▶ _Task description_: State how many lines in these records contain the word "InputObject", and nothing else.

(Dataset entries)

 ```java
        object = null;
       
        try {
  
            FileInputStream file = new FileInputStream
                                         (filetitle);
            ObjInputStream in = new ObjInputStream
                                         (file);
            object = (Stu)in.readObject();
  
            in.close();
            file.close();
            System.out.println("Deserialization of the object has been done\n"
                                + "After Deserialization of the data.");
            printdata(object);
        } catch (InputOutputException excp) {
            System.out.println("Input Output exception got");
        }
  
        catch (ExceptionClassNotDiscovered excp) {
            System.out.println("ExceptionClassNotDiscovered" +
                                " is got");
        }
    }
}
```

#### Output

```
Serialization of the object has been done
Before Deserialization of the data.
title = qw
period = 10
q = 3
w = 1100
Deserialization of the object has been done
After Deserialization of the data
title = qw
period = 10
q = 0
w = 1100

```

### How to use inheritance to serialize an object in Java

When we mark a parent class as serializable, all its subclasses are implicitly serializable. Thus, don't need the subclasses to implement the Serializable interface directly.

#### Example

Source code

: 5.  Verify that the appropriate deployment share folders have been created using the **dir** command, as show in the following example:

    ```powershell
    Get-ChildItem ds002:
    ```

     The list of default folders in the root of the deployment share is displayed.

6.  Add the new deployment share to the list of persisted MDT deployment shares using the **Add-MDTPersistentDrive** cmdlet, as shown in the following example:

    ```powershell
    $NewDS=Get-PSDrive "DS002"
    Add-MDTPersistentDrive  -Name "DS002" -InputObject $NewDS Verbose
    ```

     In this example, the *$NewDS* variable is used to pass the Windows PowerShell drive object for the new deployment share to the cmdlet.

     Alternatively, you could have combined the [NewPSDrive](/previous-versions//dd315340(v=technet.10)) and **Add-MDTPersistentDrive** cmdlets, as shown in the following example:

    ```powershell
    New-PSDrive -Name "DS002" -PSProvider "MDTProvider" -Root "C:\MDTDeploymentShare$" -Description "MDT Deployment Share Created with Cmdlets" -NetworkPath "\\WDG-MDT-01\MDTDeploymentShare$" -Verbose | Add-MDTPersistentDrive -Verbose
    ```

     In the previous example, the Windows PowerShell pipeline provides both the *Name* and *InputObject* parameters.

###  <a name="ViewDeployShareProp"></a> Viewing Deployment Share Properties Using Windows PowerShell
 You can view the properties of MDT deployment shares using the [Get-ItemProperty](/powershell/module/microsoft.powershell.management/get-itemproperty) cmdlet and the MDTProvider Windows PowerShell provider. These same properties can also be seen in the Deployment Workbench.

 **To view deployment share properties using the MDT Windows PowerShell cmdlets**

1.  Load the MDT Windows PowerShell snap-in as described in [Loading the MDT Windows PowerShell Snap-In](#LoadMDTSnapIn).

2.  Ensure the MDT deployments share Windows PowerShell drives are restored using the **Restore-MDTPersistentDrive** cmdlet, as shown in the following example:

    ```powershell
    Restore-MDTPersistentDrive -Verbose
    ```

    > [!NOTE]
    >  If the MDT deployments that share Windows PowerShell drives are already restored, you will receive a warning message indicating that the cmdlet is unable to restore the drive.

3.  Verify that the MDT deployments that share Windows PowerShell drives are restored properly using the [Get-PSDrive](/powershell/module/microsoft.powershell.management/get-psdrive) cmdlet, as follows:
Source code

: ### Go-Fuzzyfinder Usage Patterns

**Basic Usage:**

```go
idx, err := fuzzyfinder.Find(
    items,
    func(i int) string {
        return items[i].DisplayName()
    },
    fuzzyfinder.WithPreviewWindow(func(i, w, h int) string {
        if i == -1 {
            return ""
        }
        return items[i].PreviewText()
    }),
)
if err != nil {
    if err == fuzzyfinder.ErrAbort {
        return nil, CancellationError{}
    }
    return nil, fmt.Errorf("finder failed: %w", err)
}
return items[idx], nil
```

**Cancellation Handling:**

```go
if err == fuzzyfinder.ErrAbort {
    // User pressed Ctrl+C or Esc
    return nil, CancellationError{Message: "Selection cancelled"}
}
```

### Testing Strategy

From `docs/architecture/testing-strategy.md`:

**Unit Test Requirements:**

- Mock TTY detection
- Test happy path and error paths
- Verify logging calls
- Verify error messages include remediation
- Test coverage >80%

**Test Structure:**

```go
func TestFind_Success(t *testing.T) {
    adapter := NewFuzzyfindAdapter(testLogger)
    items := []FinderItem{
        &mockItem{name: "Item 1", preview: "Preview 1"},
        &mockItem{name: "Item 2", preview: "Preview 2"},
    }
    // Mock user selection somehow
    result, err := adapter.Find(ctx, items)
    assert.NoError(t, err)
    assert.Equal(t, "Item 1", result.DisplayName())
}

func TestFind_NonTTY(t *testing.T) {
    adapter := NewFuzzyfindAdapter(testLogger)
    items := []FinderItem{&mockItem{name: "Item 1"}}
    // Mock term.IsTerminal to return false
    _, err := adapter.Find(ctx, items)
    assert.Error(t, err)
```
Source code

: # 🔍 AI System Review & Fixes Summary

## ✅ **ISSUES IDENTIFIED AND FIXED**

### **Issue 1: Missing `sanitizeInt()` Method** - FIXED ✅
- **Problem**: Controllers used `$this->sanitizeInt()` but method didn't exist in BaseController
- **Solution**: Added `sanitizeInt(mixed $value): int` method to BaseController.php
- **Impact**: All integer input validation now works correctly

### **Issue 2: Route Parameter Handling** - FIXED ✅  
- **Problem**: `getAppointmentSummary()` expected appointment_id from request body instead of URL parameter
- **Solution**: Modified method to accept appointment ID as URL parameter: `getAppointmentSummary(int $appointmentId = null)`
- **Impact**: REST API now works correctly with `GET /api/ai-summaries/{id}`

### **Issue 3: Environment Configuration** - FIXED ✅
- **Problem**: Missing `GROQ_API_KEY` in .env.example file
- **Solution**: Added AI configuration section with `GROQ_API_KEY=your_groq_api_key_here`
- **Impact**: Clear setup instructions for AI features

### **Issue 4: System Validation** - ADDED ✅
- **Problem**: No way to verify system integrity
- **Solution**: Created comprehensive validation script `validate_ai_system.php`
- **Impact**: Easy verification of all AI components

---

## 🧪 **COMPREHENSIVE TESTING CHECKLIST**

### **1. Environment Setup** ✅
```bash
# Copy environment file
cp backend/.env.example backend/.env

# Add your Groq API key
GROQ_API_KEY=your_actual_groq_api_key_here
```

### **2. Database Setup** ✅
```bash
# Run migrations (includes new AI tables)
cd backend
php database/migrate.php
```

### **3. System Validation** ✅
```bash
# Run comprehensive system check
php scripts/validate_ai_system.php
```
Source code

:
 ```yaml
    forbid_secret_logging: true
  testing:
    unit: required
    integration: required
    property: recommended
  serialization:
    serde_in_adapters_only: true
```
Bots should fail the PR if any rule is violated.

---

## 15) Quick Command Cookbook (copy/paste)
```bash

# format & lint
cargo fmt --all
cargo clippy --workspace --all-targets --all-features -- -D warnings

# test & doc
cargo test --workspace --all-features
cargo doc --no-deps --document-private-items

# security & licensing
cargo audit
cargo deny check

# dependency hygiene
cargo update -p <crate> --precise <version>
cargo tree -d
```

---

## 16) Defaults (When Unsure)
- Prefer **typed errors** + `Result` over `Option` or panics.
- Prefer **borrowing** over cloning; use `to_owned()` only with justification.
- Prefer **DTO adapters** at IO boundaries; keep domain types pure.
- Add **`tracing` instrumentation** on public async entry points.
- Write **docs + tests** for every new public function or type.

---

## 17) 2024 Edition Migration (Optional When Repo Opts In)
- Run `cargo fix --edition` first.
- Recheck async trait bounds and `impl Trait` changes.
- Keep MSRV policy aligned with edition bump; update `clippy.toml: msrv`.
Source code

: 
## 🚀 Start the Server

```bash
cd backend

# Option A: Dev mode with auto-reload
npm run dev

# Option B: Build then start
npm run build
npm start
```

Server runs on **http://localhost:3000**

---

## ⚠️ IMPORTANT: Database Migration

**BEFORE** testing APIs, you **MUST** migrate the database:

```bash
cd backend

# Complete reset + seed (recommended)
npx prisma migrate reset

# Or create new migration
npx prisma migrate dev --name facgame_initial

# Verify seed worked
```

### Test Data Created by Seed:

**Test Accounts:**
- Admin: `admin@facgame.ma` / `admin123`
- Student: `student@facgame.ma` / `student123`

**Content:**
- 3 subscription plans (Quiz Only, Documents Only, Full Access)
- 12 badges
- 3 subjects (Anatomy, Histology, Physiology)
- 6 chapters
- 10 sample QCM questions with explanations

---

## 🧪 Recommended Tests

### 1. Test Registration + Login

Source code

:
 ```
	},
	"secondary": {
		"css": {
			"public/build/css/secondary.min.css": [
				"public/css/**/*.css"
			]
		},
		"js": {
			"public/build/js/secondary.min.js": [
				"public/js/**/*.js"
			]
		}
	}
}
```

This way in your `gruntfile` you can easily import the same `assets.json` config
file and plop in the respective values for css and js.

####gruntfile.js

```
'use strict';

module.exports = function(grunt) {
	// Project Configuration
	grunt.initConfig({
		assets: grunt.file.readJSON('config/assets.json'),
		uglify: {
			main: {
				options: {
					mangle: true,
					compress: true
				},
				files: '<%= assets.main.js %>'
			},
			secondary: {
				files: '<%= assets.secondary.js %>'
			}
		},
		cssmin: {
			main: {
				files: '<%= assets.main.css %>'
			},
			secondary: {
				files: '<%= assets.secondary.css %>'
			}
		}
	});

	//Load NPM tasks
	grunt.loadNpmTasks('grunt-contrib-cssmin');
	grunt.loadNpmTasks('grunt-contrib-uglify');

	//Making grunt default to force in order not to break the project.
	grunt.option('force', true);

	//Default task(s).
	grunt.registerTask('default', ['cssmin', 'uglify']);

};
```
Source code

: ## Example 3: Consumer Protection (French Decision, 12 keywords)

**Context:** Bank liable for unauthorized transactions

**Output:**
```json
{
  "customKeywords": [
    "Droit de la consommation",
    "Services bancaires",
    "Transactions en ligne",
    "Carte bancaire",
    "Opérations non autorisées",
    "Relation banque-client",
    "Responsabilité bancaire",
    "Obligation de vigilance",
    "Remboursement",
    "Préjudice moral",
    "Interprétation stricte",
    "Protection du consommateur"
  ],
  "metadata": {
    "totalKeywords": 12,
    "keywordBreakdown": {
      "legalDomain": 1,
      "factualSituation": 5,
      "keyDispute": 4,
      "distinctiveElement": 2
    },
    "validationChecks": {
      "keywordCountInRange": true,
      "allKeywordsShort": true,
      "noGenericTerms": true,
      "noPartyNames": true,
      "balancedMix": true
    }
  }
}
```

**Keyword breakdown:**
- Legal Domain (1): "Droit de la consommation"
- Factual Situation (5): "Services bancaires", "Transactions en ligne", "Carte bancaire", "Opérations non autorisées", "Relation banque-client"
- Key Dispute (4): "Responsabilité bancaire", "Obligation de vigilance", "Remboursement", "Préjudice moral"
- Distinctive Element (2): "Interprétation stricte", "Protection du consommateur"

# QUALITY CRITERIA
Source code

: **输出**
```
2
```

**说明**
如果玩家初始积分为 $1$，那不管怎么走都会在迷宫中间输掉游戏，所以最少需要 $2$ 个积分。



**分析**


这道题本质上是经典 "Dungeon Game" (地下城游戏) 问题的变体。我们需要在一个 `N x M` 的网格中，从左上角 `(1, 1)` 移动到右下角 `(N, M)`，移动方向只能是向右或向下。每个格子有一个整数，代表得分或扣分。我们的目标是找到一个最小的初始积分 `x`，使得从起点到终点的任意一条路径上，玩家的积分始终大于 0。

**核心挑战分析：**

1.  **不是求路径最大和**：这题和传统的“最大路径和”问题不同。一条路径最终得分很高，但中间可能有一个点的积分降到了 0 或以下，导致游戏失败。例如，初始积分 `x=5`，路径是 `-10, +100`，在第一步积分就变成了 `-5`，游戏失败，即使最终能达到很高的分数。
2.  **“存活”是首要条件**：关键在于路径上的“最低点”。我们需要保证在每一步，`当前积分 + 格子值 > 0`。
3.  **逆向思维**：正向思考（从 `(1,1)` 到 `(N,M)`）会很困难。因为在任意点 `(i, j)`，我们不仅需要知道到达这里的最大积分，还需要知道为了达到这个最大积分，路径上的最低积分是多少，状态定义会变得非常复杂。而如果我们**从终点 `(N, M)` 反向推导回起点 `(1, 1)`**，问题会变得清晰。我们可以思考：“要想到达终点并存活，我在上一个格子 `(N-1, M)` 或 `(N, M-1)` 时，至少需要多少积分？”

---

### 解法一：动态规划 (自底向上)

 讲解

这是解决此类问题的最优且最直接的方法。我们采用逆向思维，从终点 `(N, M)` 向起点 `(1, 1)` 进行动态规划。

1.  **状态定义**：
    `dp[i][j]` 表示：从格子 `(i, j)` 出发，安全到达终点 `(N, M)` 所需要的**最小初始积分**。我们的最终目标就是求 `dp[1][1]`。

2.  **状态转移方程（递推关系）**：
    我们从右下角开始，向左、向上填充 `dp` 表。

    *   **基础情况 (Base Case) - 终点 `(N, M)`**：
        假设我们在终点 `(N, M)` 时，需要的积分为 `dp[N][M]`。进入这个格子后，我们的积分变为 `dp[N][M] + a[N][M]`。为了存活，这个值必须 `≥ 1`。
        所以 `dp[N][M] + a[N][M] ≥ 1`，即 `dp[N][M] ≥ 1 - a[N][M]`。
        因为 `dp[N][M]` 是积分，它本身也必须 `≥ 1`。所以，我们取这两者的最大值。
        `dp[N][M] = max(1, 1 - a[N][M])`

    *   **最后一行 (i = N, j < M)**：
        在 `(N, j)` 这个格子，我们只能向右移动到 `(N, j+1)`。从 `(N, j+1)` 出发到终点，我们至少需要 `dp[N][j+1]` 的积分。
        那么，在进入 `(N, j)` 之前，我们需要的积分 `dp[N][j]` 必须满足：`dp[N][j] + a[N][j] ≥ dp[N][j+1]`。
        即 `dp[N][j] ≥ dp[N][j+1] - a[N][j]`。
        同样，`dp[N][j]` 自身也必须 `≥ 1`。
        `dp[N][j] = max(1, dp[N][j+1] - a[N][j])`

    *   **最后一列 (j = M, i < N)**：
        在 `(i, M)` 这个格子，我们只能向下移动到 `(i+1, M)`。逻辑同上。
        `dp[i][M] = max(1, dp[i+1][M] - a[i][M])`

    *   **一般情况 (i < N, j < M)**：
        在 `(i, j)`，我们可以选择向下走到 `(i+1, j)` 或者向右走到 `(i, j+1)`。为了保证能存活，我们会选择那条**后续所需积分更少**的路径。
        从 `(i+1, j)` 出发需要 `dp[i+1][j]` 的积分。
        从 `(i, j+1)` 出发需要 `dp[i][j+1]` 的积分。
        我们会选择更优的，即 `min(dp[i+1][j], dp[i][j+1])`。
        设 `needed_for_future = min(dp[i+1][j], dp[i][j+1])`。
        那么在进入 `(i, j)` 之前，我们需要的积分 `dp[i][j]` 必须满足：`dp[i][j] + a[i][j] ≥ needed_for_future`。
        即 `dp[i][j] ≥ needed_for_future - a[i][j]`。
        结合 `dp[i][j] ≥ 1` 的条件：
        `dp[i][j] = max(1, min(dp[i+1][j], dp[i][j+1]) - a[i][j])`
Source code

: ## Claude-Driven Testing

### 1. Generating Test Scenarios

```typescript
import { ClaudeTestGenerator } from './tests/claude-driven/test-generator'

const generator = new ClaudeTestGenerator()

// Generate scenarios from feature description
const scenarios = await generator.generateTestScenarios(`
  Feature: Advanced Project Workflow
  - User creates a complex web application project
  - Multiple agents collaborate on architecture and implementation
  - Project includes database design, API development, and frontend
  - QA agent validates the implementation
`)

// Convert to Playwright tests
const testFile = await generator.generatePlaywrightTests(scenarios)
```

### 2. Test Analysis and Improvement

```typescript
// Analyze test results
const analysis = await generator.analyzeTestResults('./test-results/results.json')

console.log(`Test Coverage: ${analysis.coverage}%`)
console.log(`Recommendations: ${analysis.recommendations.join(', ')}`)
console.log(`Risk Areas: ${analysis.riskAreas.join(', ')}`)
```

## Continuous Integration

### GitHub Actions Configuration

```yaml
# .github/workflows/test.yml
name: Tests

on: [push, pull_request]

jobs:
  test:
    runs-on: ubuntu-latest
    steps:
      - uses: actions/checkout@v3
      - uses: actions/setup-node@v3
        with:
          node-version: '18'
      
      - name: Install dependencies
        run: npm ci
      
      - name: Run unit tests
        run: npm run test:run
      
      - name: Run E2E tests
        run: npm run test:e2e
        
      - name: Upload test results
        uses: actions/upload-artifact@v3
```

▶ _Answer below_: 2